§ TASK LIST
A. Summarize the mailing-list message about ZFS disk replacement in two sentences.
B. Reproduce each of the rows that follow the message, keeping every character unchanged.

§ EXTRACT TO READ
►

OT - was Hammer or ZFS based backup, encryption
Freddie Cash
fjwcash at gmail.com
Sun Feb 22 22:48:57 PST 2009
On Sun, Feb 22, 2009 at 6:33 AM, Jeremy Chadwick <jdc at parodius.com> wrote:
> On Sun, Feb 22, 2009 at 01:36:28PM +0100, Michael Neumann wrote:
>> Okay "zpool remove" doesn't seem to work as expected, but it should
>> work well at least for RAID-1 (which probably no one uses for large
>> storage systems ;-). Maybe "zfs replace" works, if you replace an old
>> disk, with a larger disk, and split it into two partitions, the one
>> equally sized to the old, and the other containing the remainder of the
>> space. Then do:
>>
>> zfs replace tank old_device new_device_equally_sized
>> zfs add tank new_device_remainder
>>
>> But you probably know more about ZFS than me ;-)

◄

§ DATASET EXCERPTS
►

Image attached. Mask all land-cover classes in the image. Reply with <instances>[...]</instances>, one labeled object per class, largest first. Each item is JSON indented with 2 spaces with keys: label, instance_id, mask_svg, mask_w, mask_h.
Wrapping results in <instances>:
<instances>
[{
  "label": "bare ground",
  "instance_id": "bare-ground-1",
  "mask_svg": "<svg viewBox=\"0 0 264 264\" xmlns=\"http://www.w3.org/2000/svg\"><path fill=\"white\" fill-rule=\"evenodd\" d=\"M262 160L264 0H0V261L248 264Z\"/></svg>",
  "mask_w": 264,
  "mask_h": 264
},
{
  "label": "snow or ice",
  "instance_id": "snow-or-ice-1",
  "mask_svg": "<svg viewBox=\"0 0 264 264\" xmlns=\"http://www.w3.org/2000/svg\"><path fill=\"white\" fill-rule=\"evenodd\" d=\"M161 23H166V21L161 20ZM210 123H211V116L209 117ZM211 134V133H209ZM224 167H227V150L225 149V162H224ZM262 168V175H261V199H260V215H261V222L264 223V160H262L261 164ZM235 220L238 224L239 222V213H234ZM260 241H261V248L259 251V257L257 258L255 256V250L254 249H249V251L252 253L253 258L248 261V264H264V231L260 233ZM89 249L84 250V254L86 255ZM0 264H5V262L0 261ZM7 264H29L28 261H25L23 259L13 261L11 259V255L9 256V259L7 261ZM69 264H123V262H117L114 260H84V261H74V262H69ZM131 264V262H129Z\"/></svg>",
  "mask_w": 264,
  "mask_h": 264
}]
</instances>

◄

§ RESULTS OF THE EXERCISE
A. In the message, Michael Neumann is quoted as saying that "zpool remove" does not seem to work as expected, though it should work well at least for RAID-1. He suggests that "zfs replace" might work if an old disk is replaced with a larger one split into two partitions, one equal in size to the old disk for "zfs replace" and the other holding the remaining space for "zfs add".

B.
Image attached. Mask all land-cover classes in the image. Reply with <instances>[...]</instances>, one labeled object per class, largest first. Each item is JSON indented with 2 spaces with keys: label, instance_id, mask_svg, mask_w, mask_h.
Wrapping results in <instances>:
<instances>
[{
  "label": "bare ground",
  "instance_id": "bare-ground-1",
  "mask_svg": "<svg viewBox=\"0 0 264 264\" xmlns=\"http://www.w3.org/2000/svg\"><path fill=\"white\" fill-rule=\"evenodd\" d=\"M262 160L264 0H0V261L248 264Z\"/></svg>",
  "mask_w": 264,
  "mask_h": 264
},
{
  "label": "snow or ice",
  "instance_id": "snow-or-ice-1",
  "mask_svg": "<svg viewBox=\"0 0 264 264\" xmlns=\"http://www.w3.org/2000/svg\"><path fill=\"white\" fill-rule=\"evenodd\" d=\"M161 23H166V21L161 20ZM210 123H211V116L209 117ZM211 134V133H209ZM224 167H227V150L225 149V162H224ZM262 168V175H261V199H260V215H261V222L264 223V160H262L261 164ZM235 220L238 224L239 222V213H234ZM260 241H261V248L259 251V257L257 258L255 256V250L254 249H249V251L252 253L253 258L248 261V264H264V231L260 233ZM89 249L84 250V254L86 255ZM0 264H5V262L0 261ZM7 264H29L28 261H25L23 259L13 261L11 259V255L9 256V259L7 261ZM69 264H123V262H117L114 260H84V261H74V262H69ZM131 264V262H129Z\"/></svg>",
  "mask_w": 264,
  "mask_h": 264
}]
</instances>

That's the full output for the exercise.